The director general of Russia’s state arms exporter, Rosoboronexport, Alexander A. Mikheev, made the remarks on Sunday while speaking to reporters at the Dubai Airshow 2021 exhibition in the United Arab Emirates.
“Regarding the prospects of military-technical cooperation with Iran, it is vital to answer that under any circumstances, cooperation will be maintained given strict abidance by active legal norms of both countries, international commitments of the parties, and norms of international law,” Mikheev said.
The longstanding UN ban on the sale of arms from/to Iran was terminated on October 18, 2020 under the terms of the UN Security Council Resolution 2231, which was passed by the world body to uphold the 2015 nuclear deal, officially known as the Joint Comprehensive Plan of Action (JCPOA), signed between the Islamic Republic and world powers.
It came after the administration of former US president Donald Trump suffered an embarrassing loss after it failed to renew the Iranian arms embargo through a resolution at the United Nations Security Council. Russia and China voted against the motion and the remaining 11 council members, including France, Germany and the UK, abstained.
In April 2015, Russian President Vladimir Putin signed a presidential decree, paving the way for the long-overdue delivery of the S-300 long-range air defense systems to Iran, which came after the conclusion of the JCPOA.
Moscow delivered the first batches of the S-300 air defense system to Iran in 2016.
Tehran and Moscow signed a similar contract in 2007, but it was frozen in 2010 after the UN Security Council adopted Resolution 1929, prohibiting transfer of armament to Iran.
However, according to Dmitry Shugaev, director of the Federal Service for Military-Technical Cooperation of the Russian Federation, the two sides also inked a number of other contracts that did not fall under UN Security Council sanctions.
For example, Tehran bought from Moscow a set of repair and diagnostic equipment, radio monitoring equipment and electronic intelligence systems.

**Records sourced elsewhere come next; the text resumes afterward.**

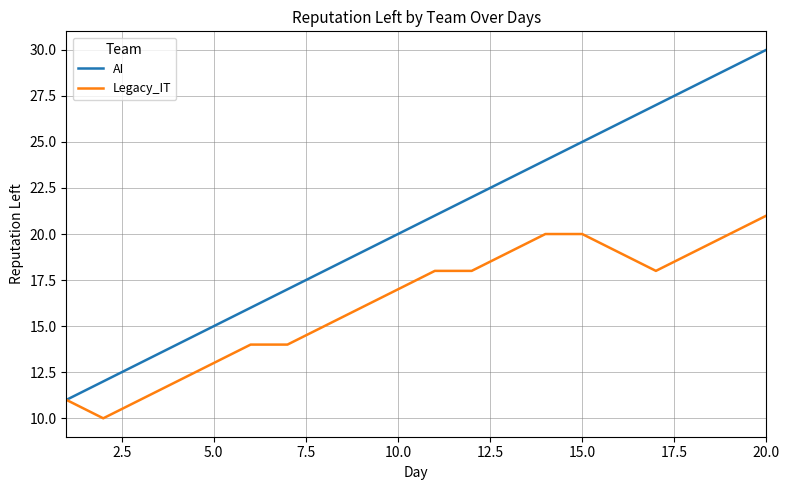

Which series has the largest total across all categories?

AI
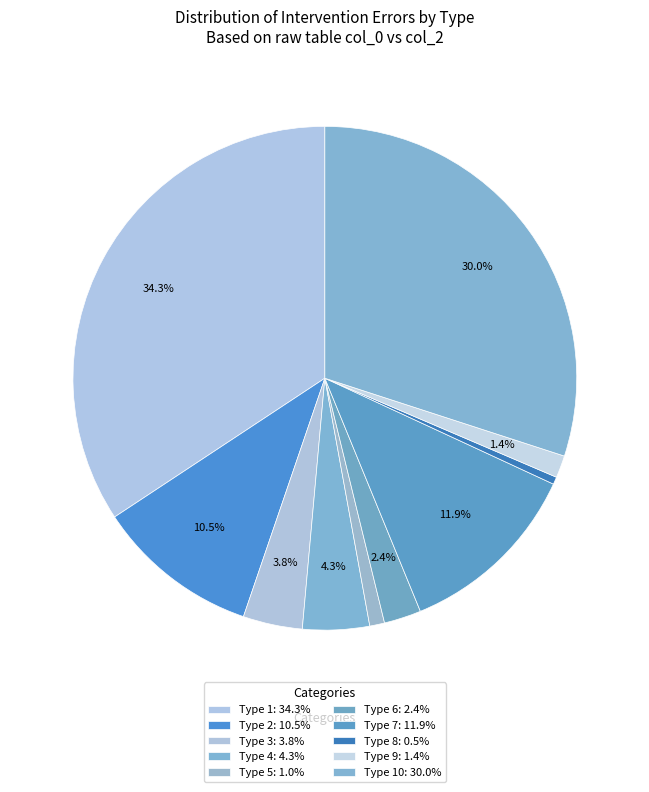

What is the smallest slice in the pie chart?

Type 8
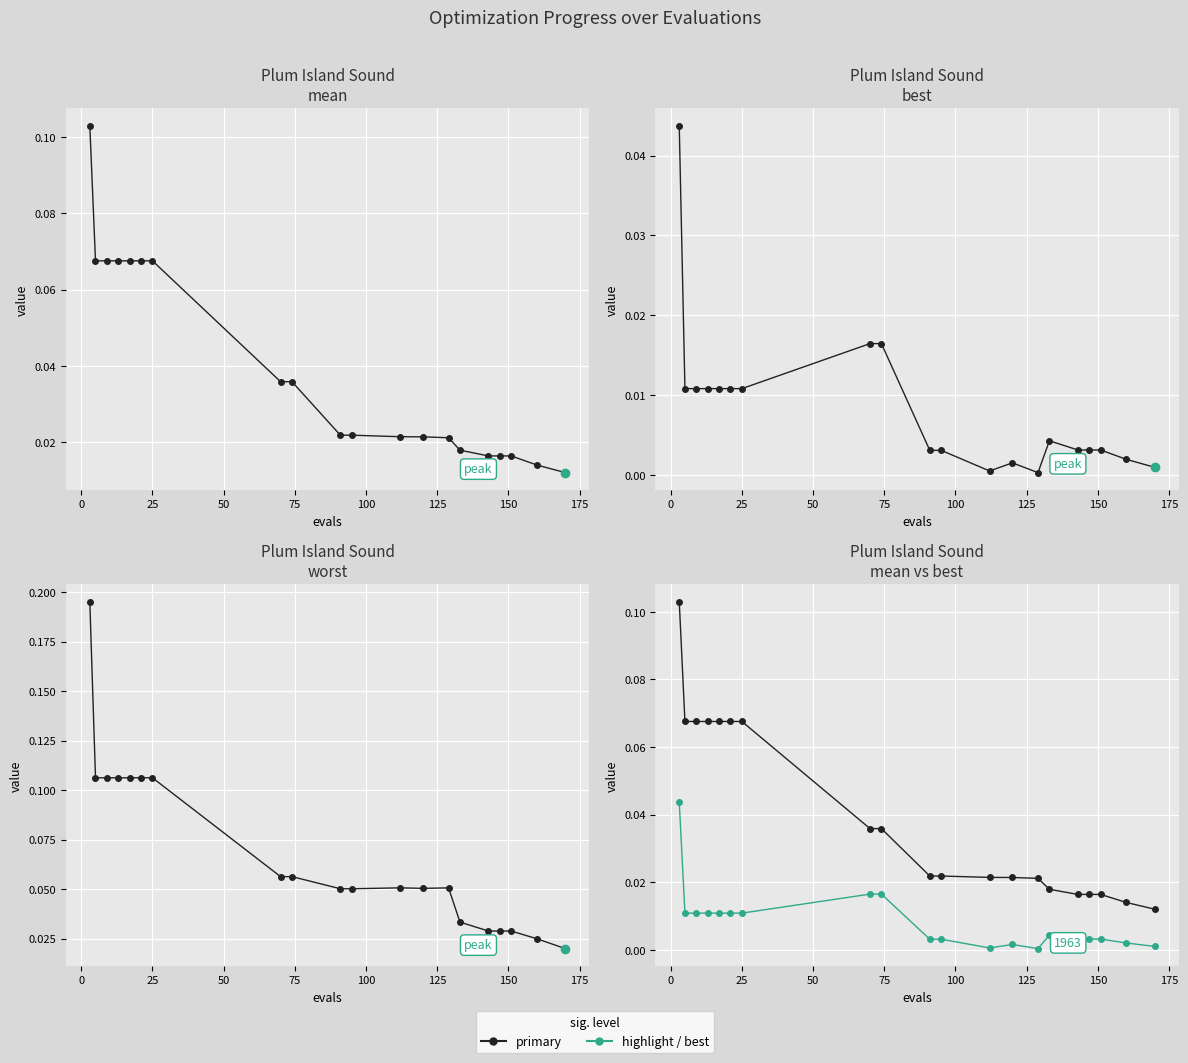

List the series in order of their overall mean, lowest first.

best, mean, worst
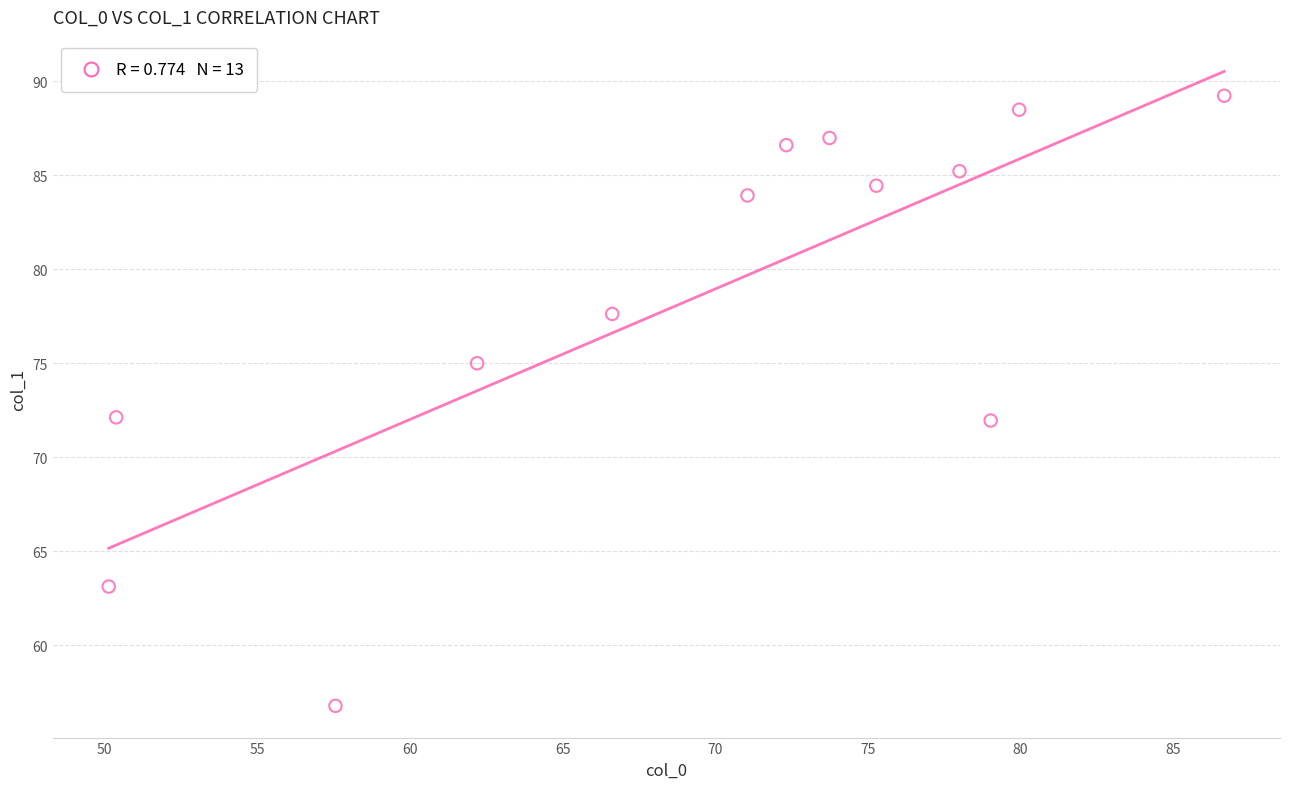

What is the range of Y values (max minus min)?

32.4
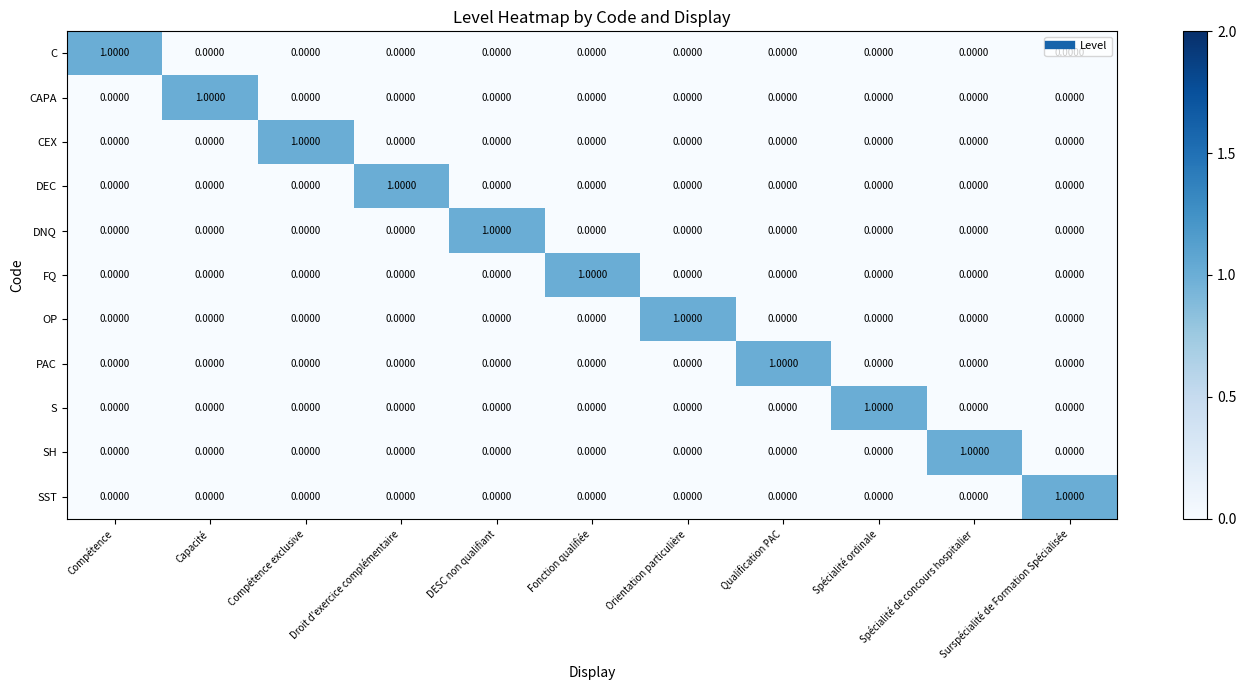

At how many categories does at least one series exceed 0?

11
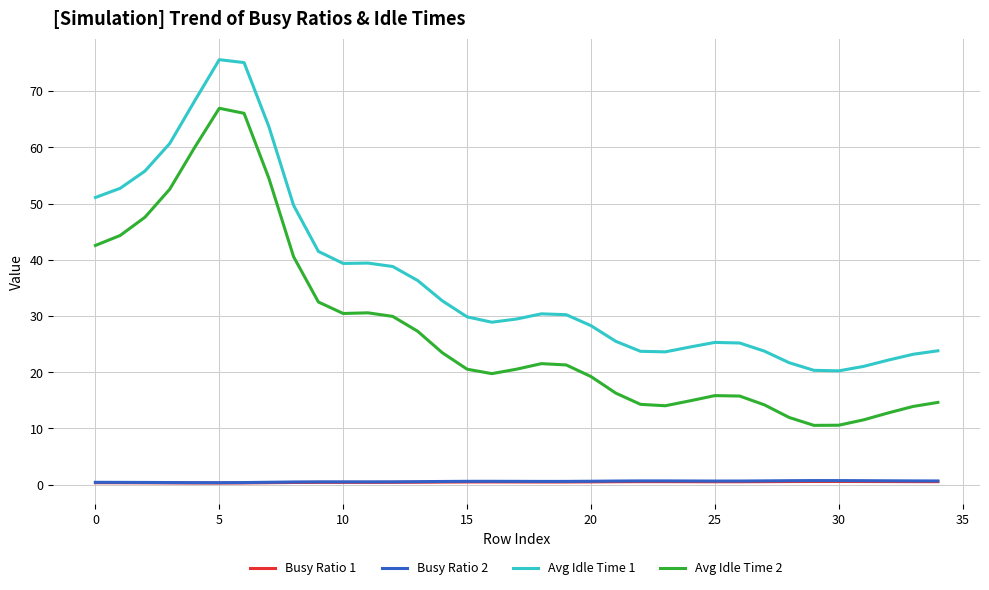

True or false: Avg Idle Time 1 and Busy Ratio 1 intersect in this chart.

False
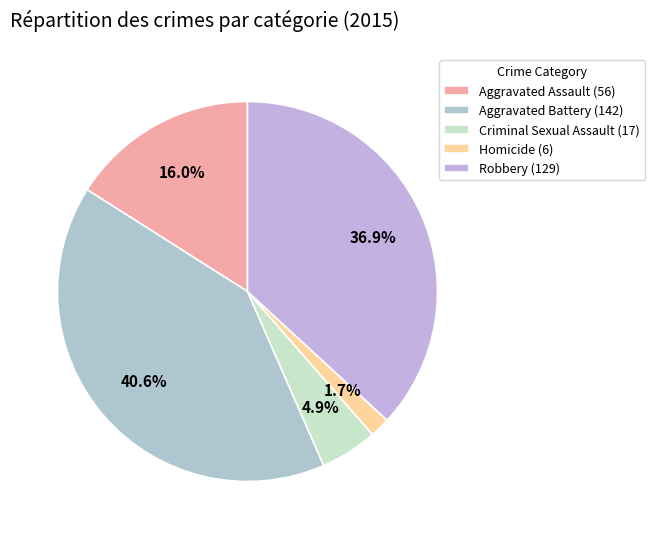

What is the ratio of the value at Robbery to the value at Aggravated Battery?

0.9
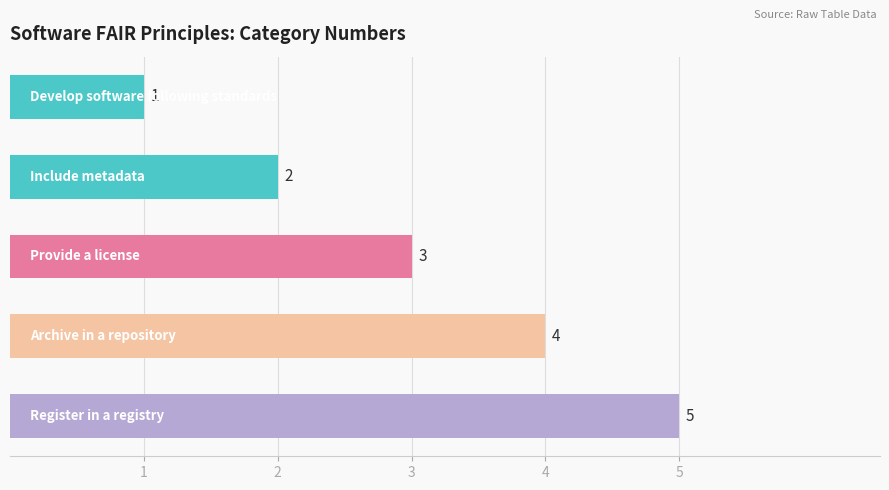

What is the difference between the maximum and minimum values?

4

In addition, TSAMTO director Igor Korotchenko has noted that that Tehran would like to receive Russian Su-30 and MiG-29SMT fighter jets. Iran has also showed great interest in the modernized Su-25 attack aircraft.
Speaking upon his arrival in Moscow in October, Chairman of the Chiefs of Staff of the Iranian Armed Forces Major General Mohammad Baqeri said the Islamic Republic is resolute on the improvement of military cooperation with Russia in line with the administration of President Ebrahim Raeisi’s “Look to the East” policy.
He added, “We have cooperation with Russia’s Armed Forces and bilateral cooperation has been improved in recent years.”
Baqeri said Iran has signed agreements with Russia on arms purchases after the termination of a decade-long UN arms embargo on Tehran, which would be discussed during the current visit. “We have cooperation with Russia’s Armed Forces and bilateral cooperation has been improved in recent years.”